_ASSIGNMENT:_ Setting aside any pictures, reproduce the data exactly.

_RECORDS:_
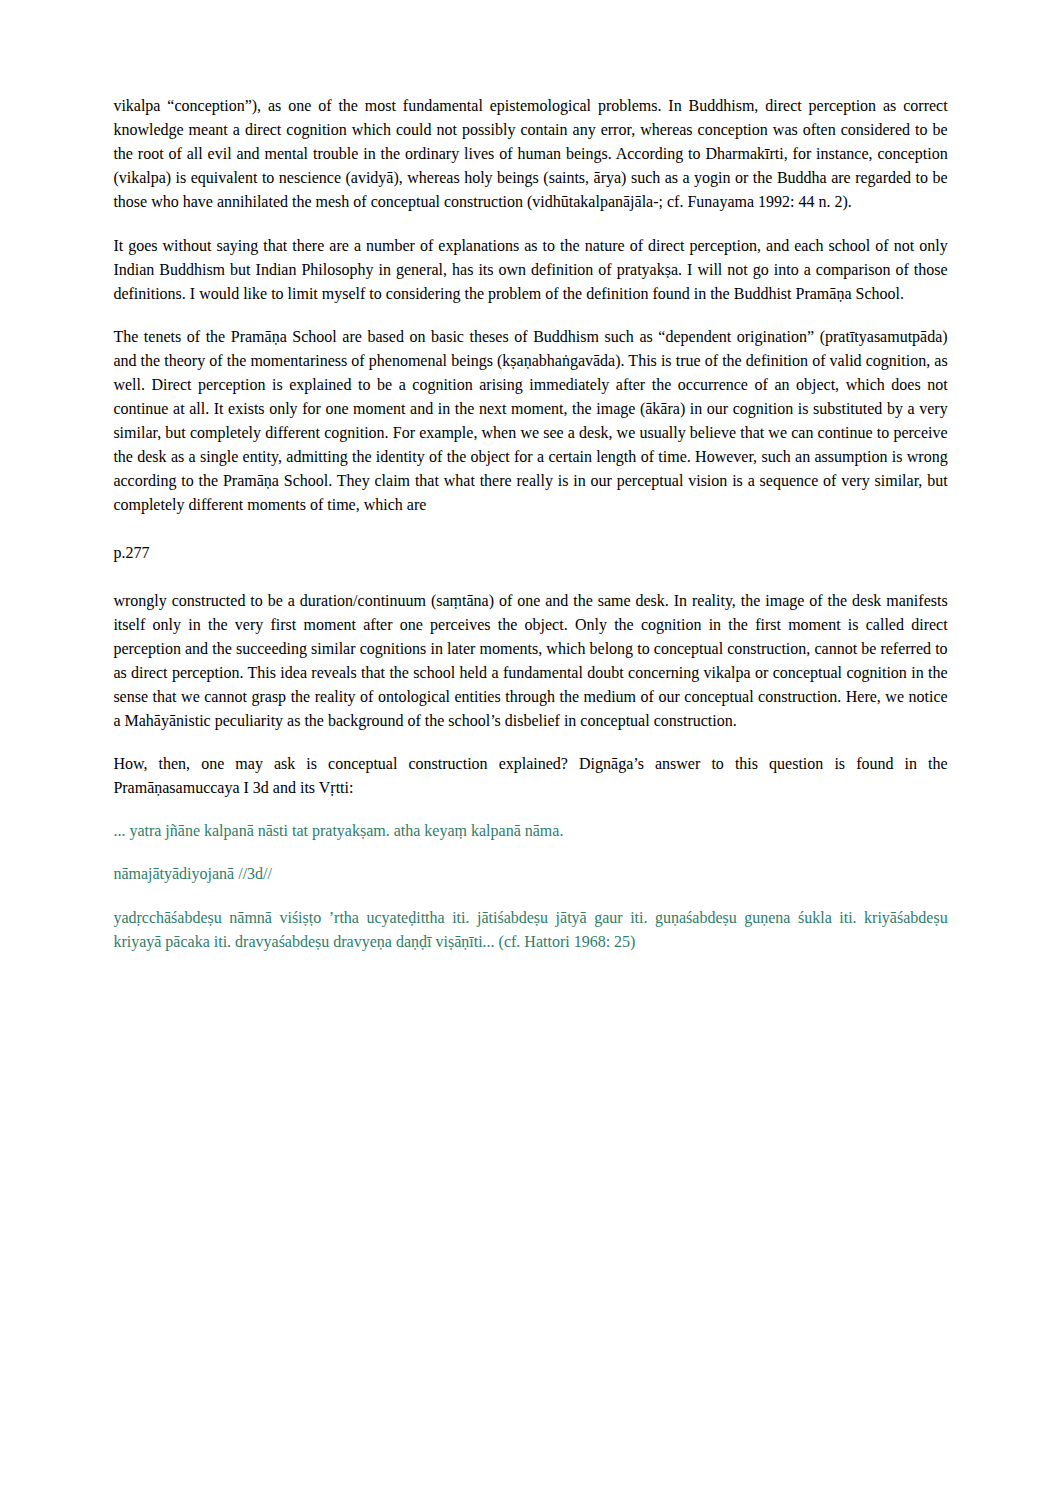vikalpa “conception”), as one of the most fundamental epistemological problems. In Buddhism, direct perception as correct knowledge meant a direct cognition which could not possibly contain any error, whereas conception was often considered to be the root of all evil and mental trouble in the ordinary lives of human beings. According to Dharmakīrti, for instance, conception (vikalpa) is equivalent to nescience (avidyā), whereas holy beings (saints, ārya) such as a yogin or the Buddha are regarded to be those who have annihilated the mesh of conceptual construction (vidhūtakalpanājāla-; cf. Funayama 1992: 44 n. 2).
It goes without saying that there are a number of explanations as to the nature of direct perception, and each school of not only Indian Buddhism but Indian Philosophy in general, has its own definition of pratyakṣa. I will not go into a comparison of those definitions. I would like to limit myself to considering the problem of the definition found in the Buddhist Pramāṇa School.
The tenets of the Pramāṇa School are based on basic theses of Buddhism such as “dependent origination” (pratītyasamutpāda) and the theory of the momentariness of phenomenal beings (kṣaṇabhaṅgavāda). This is true of the definition of valid cognition, as well. Direct perception is explained to be a cognition arising immediately after the occurrence of an object, which does not continue at all. It exists only for one moment and in the next moment, the image (ākāra) in our cognition is substituted by a very similar, but completely different cognition. For example, when we see a desk, we usually believe that we can continue to perceive the desk as a single entity, admitting the identity of the object for a certain length of time. However, such an assumption is wrong according to the Pramāṇa School. They claim that what there really is in our perceptual vision is a sequence of very similar, but completely different moments of time, which are
p.277
wrongly constructed to be a duration/continuum (saṃtāna) of one and the same desk. In reality, the image of the desk manifests itself only in the very first moment after one perceives the object. Only the cognition in the first moment is called direct perception and the succeeding similar cognitions in later moments, which belong to conceptual construction, cannot be referred to as direct perception. This idea reveals that the school held a fundamental doubt concerning vikalpa or conceptual cognition in the sense that we cannot grasp the reality of ontological entities through the medium of our conceptual construction. Here, we notice a Mahāyānistic peculiarity as the background of the school’s disbelief in conceptual construction.
How, then, one may ask is conceptual construction explained? Dignāga’s answer to this question is found in the Pramāṇasamuccaya I 3d and its Vṛtti:
... yatra jñāne kalpanā nāsti tat pratyakṣam. atha keyaṃ kalpanā nāma.
nāmajātyādiyojanā //3d//
yadṛcchāśabdeṣu nāmnā viśiṣṭo ’rtha ucyateḍittha iti. jātiśabdeṣu jātyā gaur iti. guṇaśabdeṣu guṇena śukla iti. kriyāśabdeṣu kriyayā pācaka iti. dravyaśabdeṣu dravyeṇa daṇḍī viṣāṇīti... (cf. Hattori 1968: 25)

_ANSWER AREA:_
vikalpa “conception”), as one of the most fundamental epistemological problems. In Buddhism, direct perception as correct knowledge meant a direct cognition which could not possibly contain any error, whereas conception was often considered to be the root of all evil and mental trouble in the ordinary lives of human beings. According to Dharmakīrti, for instance, conception (vikalpa) is equivalent to nescience (avidyā), whereas holy beings (saints, ārya) such as a yogin or the Buddha are regarded to be those who have annihilated the mesh of conceptual construction (vidhūtakalpanājāla-; cf. Funayama 1992: 44 n. 2).
It goes without saying that there are a number of explanations as to the nature of direct perception, and each school of not only Indian Buddhism but Indian Philosophy in general, has its own definition of pratyakṣa. I will not go into a comparison of those definitions. I would like to limit myself to considering the problem of the definition found in the Buddhist Pramāṇa School.
The tenets of the Pramāṇa School are based on basic theses of Buddhism such as “dependent origination” (pratītyasamutpāda) and the theory of the momentariness of phenomenal beings (kṣaṇabhaṅgavāda). This is true of the definition of valid cognition, as well. Direct perception is explained to be a cognition arising immediately after the occurrence of an object, which does not continue at all. It exists only for one moment and in the next moment, the image (ākāra) in our cognition is substituted by a very similar, but completely different cognition. For example, when we see a desk, we usually believe that we can continue to perceive the desk as a single entity, admitting the identity of the object for a certain length of time. However, such an assumption is wrong according to the Pramāṇa School. They claim that what there really is in our perceptual vision is a sequence of very similar, but completely different moments of time, which are
p.277
wrongly constructed to be a duration/continuum (saṃtāna) of one and the same desk. In reality, the image of the desk manifests itself only in the very first moment after one perceives the object. Only the cognition in the first moment is called direct perception and the succeeding similar cognitions in later moments, which belong to conceptual construction, cannot be referred to as direct perception. This idea reveals that the school held a fundamental doubt concerning vikalpa or conceptual cognition in the sense that we cannot grasp the reality of ontological entities through the medium of our conceptual construction. Here, we notice a Mahāyānistic peculiarity as the background of the school’s disbelief in conceptual construction.
How, then, one may ask is conceptual construction explained? Dignāga’s answer to this question is found in the Pramāṇasamuccaya I 3d and its Vṛtti:
... yatra jñāne kalpanā nāsti tat pratyakṣam. atha keyaṃ kalpanā nāma.
nāmajātyādiyojanā //3d//
yadṛcchāśabdeṣu nāmnā viśiṣṭo ’rtha ucyateḍittha iti. jātiśabdeṣu jātyā gaur iti. guṇaśabdeṣu guṇena śukla iti. kriyāśabdeṣu kriyayā pācaka iti. dravyaśabdeṣu dravyeṇa daṇḍī viṣāṇīti... (cf. Hattori 1968: 25)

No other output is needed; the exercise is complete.